For Xi Jinping, what the Russo-Ukrainian War demonstrates is that the U.S., the European Union, and the United Kingdom (whose combined economies are 25 times that of Russia), not only failed to deter Putin from invasion but that European energy dependence on Moscow weakened sanctions on Russia making them now late and incomplete and unsustainable for economies such as Germany in the near future.

Beijing has been planning to invade Taiwan for decades and to set the stage it began by diplomatically isolating Taipei. Now Beijing thinks that no one will dare to seriously sanction China because it is the second-largest economy on the planet and too many supply chains and countless critical stages of production of Western economies depend on them.

Moreover, Beijing was emboldened by the collapse of Afghanistan. As Kabul fell, the propaganda tabloid Global Times claimed that the United States could not stand up to China because it could not even deal with the Taliban and that, when war broke out in the Taiwan Strait, Taipei’s defenses would collapse within hours and the U.S. military would not come to its aid.

On April 15, Beijing sent fighter planes, bombers, and frigates of its Eastern Theater Command to the strait, and stated in a statement that “Taiwan is a sacred and inalienable part of Chinese territory” and “there is no room for any foreign interference on the Taiwan issue.”

§ Work instruction 1:
Do these statements agree with the passage on Beijing and Taiwan? (a) The combined economies of the U.S., the European Union, and the United Kingdom are 25 times that of Russia. (b) Beijing began planning to invade Taiwan after the fall of Kabul. (c) On April 15, Beijing sent only fighter planes to the strait. Answer yes or no for each, and quote the words that decide it.
§ Work instruction 2:
Which lines of the entries contain the string "docx"? Filter out and copy every such line, treating case as significant.

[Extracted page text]

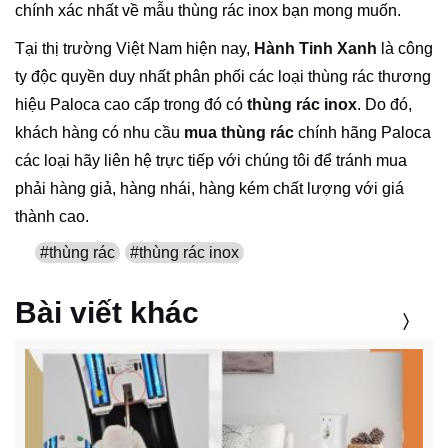
chính xác nhất về mẫu thùng rác inox bạn mong muốn.
Tại thị trường Việt Nam hiện nay,
Hành Tinh Xanh
là công
ty độc quyền duy nhất phân phối các loại thùng rác thương
hiệu Paloca cao cấp trong đó có
thùng rác inox
. Do đó,
khách hàng có nhu cầu
mua thùng rác
chính hãng Paloca
các loại hãy liên hệ trực tiếp với chúng tôi để tránh mua
phải hàng giả, hàng nhái, hàng kém chất lượng với giá
thành cao.
#thùng rác
#thùng rác inox
Bài viết khác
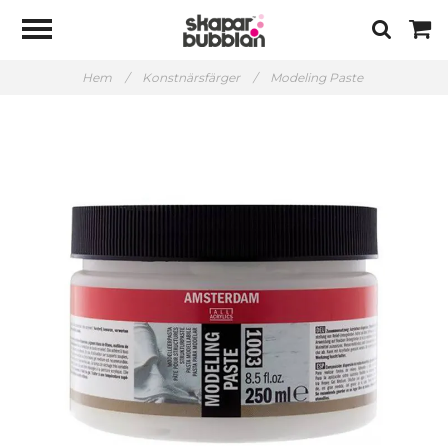
Hem
/
Konstnärsfärger
/
Modeling Paste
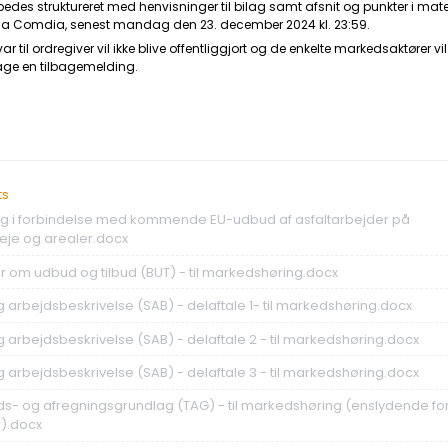
des struktureret med henvisninger til bilag samt afsnit og punkter i mate
via Comdia, senest mandag den 23. december 2024 kl. 23:59.
til ordregiver vil ikke blive offentliggjort og de enkelte markedsaktører vil
age en tilbagemelding.
ts
g i forbindelse med kommende EU-udbud af asfaltarbejder på
je og arealer.docx
om udbud og tilbud (BUT) - til markedshøring.docx
ig arbejdsbeskrivelse (SAB) - delaftale 1- til markedshøring.docx
ig arbejdsbeskrivelse (SAB) - delaftale 2 - til markedshøring.docx
ig arbejdsbeskrivelse (SAB) - delaftale 3 - til markedshøring.docx
buds- og afregningsgrundlag (TAG) - til markedshøring (enslydende fo
r).docx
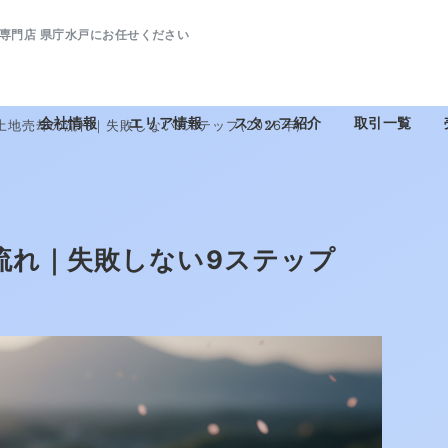
専門店 県庁水戸にお任せください
会社情報
エリア情報
スタッフ紹介
取引一覧
土地売却の流れ｜失敗しない9ステップ(2026年)
流れ｜失敗しない9ステップ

§ Answer section 1:
(a) Yes: "whose combined economies are 25 times that of Russia"
(b) No: "Beijing has been planning to invade Taiwan for decades"
(c) No: "Beijing sent fighter planes, bombers, and frigates of its Eastern Theater Command to the strait"

§ Answer section 2:
je og arealer.docx
om udbud og tilbud (BUT) - til markedshøring.docx
ig arbejdsbeskrivelse (SAB) - delaftale 1- til markedshøring.docx
ig arbejdsbeskrivelse (SAB) - delaftale 2 - til markedshøring.docx
ig arbejdsbeskrivelse (SAB) - delaftale 3 - til markedshøring.docx
r).docx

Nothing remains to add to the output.